Quotes / Acceptable Breaks from Reality

"Ultimately, the goal in writing good fiction isn't "accuracy", it's believability. The goal is to take the more fantastical elements and give them a sense of verisimilitude. For science fiction, scientific accuracy in anything not hand waved for the good of the story is a good start. If you want to preserve the sense of being real, you have to diverge as little as possible in your hand waving.

"Stromberg’s plan in The Spy Who Loved Me is to kidnap British and Russian submarines to start a war, why? Surely he’d be better off hunting American and Russian craft? Elliot Carver in Tomorrow Never Dies wants the story of the century about a war between China and the UK? Surely Britain is a little out of their league, here? A cynical person might call that inflated sense of importance a delusion, but that misses the key part of the trick... No nation in the world fears unilateral British military action, so Bond becomes a cute fantasy. If he were American, the connotations would be entirely different — the movies would be derided as puff and propaganda."

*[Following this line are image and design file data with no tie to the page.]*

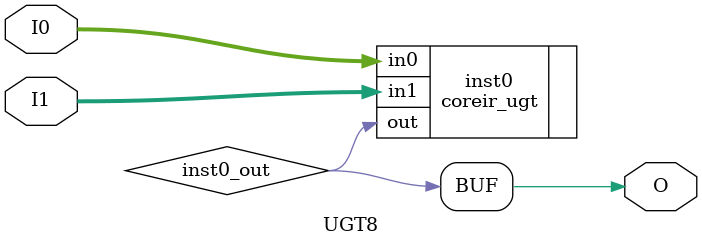
<source format=v>
module UGT8 (input [7:0] I0, input [7:0] I1, output  O);
wire  inst0_out;
coreir_ugt inst0 (.in0(I0), .in1(I1), .out(inst0_out));
assign O = inst0_out;
endmodule


</source>
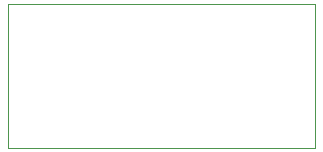
<source format=gbr>
%TF.GenerationSoftware,KiCad,Pcbnew,9.0.7*%
%TF.CreationDate,2026-02-26T13:23:17-05:00*%
%TF.ProjectId,Mag Charger Adapter,4d616720-4368-4617-9267-657220416461,X1*%
%TF.SameCoordinates,Original*%
%TF.FileFunction,Profile,NP*%
%FSLAX46Y46*%
G04 Gerber Fmt 4.6, Leading zero omitted, Abs format (unit mm)*
G04 Created by KiCad (PCBNEW 9.0.7) date 2026-02-26 13:23:17*
%MOMM*%
%LPD*%
G01*
G04 APERTURE LIST*
%TA.AperFunction,Profile*%
%ADD10C,0.050000*%
%TD*%
G04 APERTURE END LIST*
D10*
X167455266Y-133600000D02*
X141455266Y-133600000D01*
X141455000Y-145835500D02*
X141455266Y-133600000D01*
X167455000Y-145835500D02*
X167455266Y-133600000D01*
%TO.C,J1*%
X154445000Y-145835500D02*
X141455000Y-145835500D01*
X154445000Y-145835500D02*
X167455000Y-145835500D01*
%TD*%
M02*

</source>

"We play more to the icon and the myth in this book than to facts, and so should you in your stories. In doing research, this book's writers have come up with some pretty sad details. You'll see Vincent the Chin staggering around the neighbourhood in his bathrobe, pretending to be insane. You'll see nepotism at its worst, with John Gotti Jr being handed the reins of the most visible crime family in the world. To hell with all this: this book accepts them as facts, but also sweeps their gravity under the rug. For the sake of the story, they still happened, but they're footnotes in the continuing legacy of Carlo Gambino, Joe Masseria, Bugsy Siegel, Lucky Luciano, Sam Giancana, and all the rest. It's still an era of Frank Sinatra songs, Marlon Brando imagery, Mario Puzo bombast and governors shaking hands with dons. [...]
Yes, it's unrealistic, but it's an icon."